Why Filipino Grocery Stores are Special Places to Visit

Filipino groceries are special in a way that other groceries are not. At  Japanese or  Italian groceries, for example, people come in to buy various imported products because they miss these comforts from home. In this way, going to the grocery store is an act of remembering another life in another place. Filipino people do this, too, but with an added dimension. Filipinos are not just reminiscing at the grocery store, they are also actively engaging with an ongoing life and family in the Philippines.

Here is how this works: the Filipino economy has largely been built, at least since the Second World War, on money sent home from abroad by women who have left the country to find work. These women, often mothers themselves, take jobs as nurses, cleaners, domestics, or food service workers in other countries, then send what money they make back home to the Philippines for their families. These payments to home, known as remittances, are funneling much-needed cash back from every part of the world. There are Filipinos all over the world doing these not-so-glamourous jobs for the sake of their families. To talk a little about how Filipino people are living their lives in Victoria, through the lens of the grocery store, I visited a few different places in town and listened to their stories.

Philippine Oriental Variety and Deli

Filipino _ Oriental Village

Dick Peralta is working alone behind the cash at the Philippine Oriental. Normally, he tells me, his wife is there as well, preparing authentic Filipino dishes out of the small deli kitchen at the back of the store. She has been sick for some months, though, and so for now the restaurant is closed. The Peraltas opened the first Filipino store in town, a couple of decades ago, and since then Dick has watched the population grow and change.

He tells me that originally it was only women who travelled overseas. They left their families behind and worked difficult jobs, trying to get a foothold in Canada. The men meanwhile, the fathers, were compelled to stay back in the Philippines with the kids.  Economic circumstances changed the entire dynamic of the traditional family.  Different men dealt with it in different ways. Before only women could travel because the only jobs being offered were in what were considered to be “women’s positions”: nurse, domestic, etc. Now though, because of food service openings, a lot of men are coming as well.

The Peraltas tell the typical story of the immigrant: the first generation comes here and makes it somehow in order to secure something better for their children. Dick has a child at UVic and another one at McGill.  I ask if his kids are going to get into the family business, and he tells me he doubts it, that  they ought to do something else with their lives. Still, he is in the store all day, on his feet and minding things. This can’t be easy.

The Philippine Oriental offers all sorts of unique products from the Philippines, from videos to a great deal of frozen produce, meat, and fish. The one thing it is hard to find, Dick tells me, is magazines. It’s very hard to organize getting them here.

• **Listing**:
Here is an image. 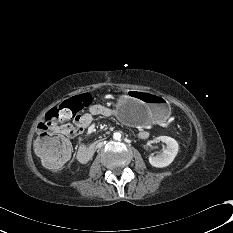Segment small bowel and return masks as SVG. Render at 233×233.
Returning a JSON list of instances; mask_svg holds the SVG:
<instances>
[{
	"instance_id": "1",
	"label": "small bowel",
	"mask_w": 233,
	"mask_h": 233,
	"mask_svg": "<svg viewBox=\"0 0 233 233\" xmlns=\"http://www.w3.org/2000/svg\"><path fill=\"white\" fill-rule=\"evenodd\" d=\"M113 112L110 108L106 107L101 103L92 105L85 113L69 119H58L53 122L51 131L54 133L62 134L69 138H75L81 135L84 130L91 124L95 117H111ZM138 137L145 139L148 137V131L140 129L137 133Z\"/></svg>"
}]
</instances>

• **Exercise**:
Answer these from the text on Filipino grocery stores:
1. What are the payments that workers abroad send home to the Philippines called?
2. At which two universities are Dick Peralta's children studying?
3. What product does Dick Peralta say is hard to find for the Philippine Oriental?

• **Written answer**:
1. Remittances.
2. UVic and McGill.
3. Magazines.